Aha, no pot to adjust DC offset. I wasn't sure, but is thought for sure that it was a DC voltage issue at the output.


----------



## black.rain (Dec 23, 2013)

damn sounds scary...i just help my friend install a ref 405 with an spl12 sub thank god everything went OK
sound fantastic!!


----------



## johnny23 (Apr 10, 2014)

TrickyRicky said:


> These amplifiers don't have a dc offset pot.
> 
> 
> The reason they burn subs is because there is large amounts of DC voltage present on the subwoofer terminals. Around 38vdc IIRC, the feb board will have to be replaced (JandRelectronix has them).
> ...


I'm sorry for not being able to reply for a while, I had connectivity problems here...
feb board? where can I find that? any pictures?


----------



## TrickyRicky (Apr 5, 2009)

Here's a link.

Make sure you get the same one as the one you'll be replacing. They are a bit different but you can spot the differences.
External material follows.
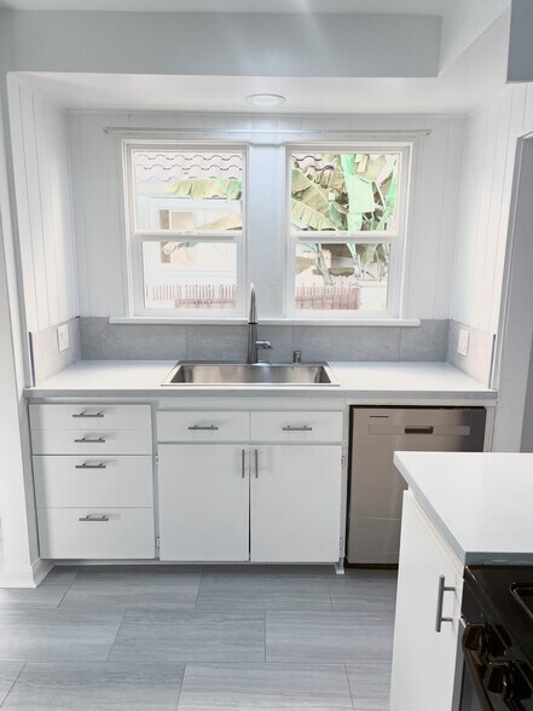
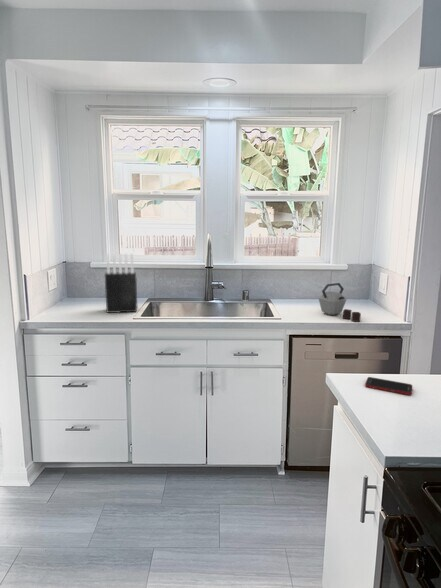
+ kettle [318,282,362,323]
+ knife block [104,252,138,314]
+ cell phone [364,376,413,396]
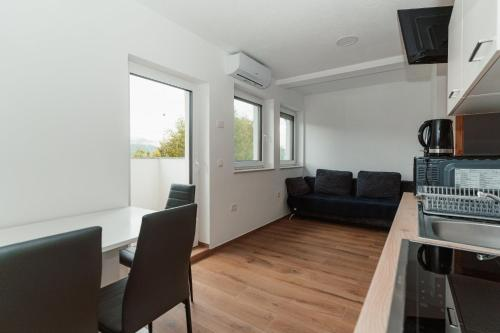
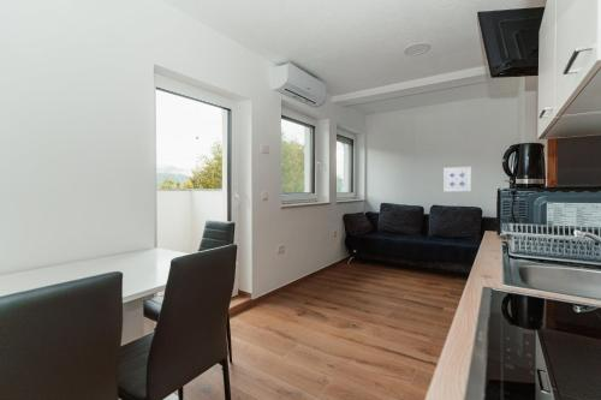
+ wall art [442,166,472,192]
Don't know if your going to tackle this on your own, if so I suggest you purchase some ChipQuick solder (alloy solder?). It melts like butter and remains hot enough for you to heat up all the solder joints on the vertical/daughter board so you can remove it WITHOUT damaging solder pads. Not something I would recommend someone to do if they never soldered before because they are just asking to damage the boards.


----------



## johnny23 (Apr 10, 2014)

TrickyRicky said:


> Here's a link.
> 
> Make sure you get the same one as the one you'll be replacing. They are a bit different but you can spot the differences.
> 
> ...


thanks. I have soldered many times before. so I won't have any problems with that.


----------



## johnny23 (Apr 10, 2014)

um I checked the link just now, but ebay didn't find any results, where else should I check?


----------



## TrickyRicky (Apr 5, 2009)

Ebay, "soundstream driver pcb" that's where jandrelectronix sells them. Just add @aol.com and you can email him directly. Very nice guy, purchased many times from him. I believe he was a soundstream tech back in the day, he has OEM parts.


----------



## johnny23 (Apr 10, 2014)

TrickyRicky said:


> Ebay, "soundstream driver pcb" that's where jandrelectronix sells them. Just add @aol.com and you can email him directly. Very nice guy, purchased many times from him. I believe he was a soundstream tech back in the day, he has OEM parts.


I found him! but too bad he does not ship to my country... looks like i'll have to find it somewhere else.


----------



## TrickyRicky (Apr 5, 2009)

johnny23 said:


> I found him! but too bad he does not ship to my country... looks like i'll have to find it somewhere else.


If your willing to pay for shipping I'll ship it to you. I have an extra one but you'll have to confirm its the correct one as I wont be held liable once you get it.


----------



## ATOMICTECH62 (Jan 24, 2009)

The amount of DC offset to damage a sub should trigger the protection circuit.


----------



## quality_sound (Dec 25, 2005)

It SHOULD but in practice, rarely did. As much as I liked the Refs I wouldn't ever run one. I'd run a first generation Rubicon, even sacrificing some power, over the References.

Sent from my Moto X using Tapatalk


----------



## johnny23 (Apr 10, 2014)

TrickyRicky said:


> If your willing to pay for shipping I'll ship it to you. I have an extra one but you'll have to confirm its the correct one as I wont be held liable once you get it.


oh, I already found one just now. thanks for the offer though.


----------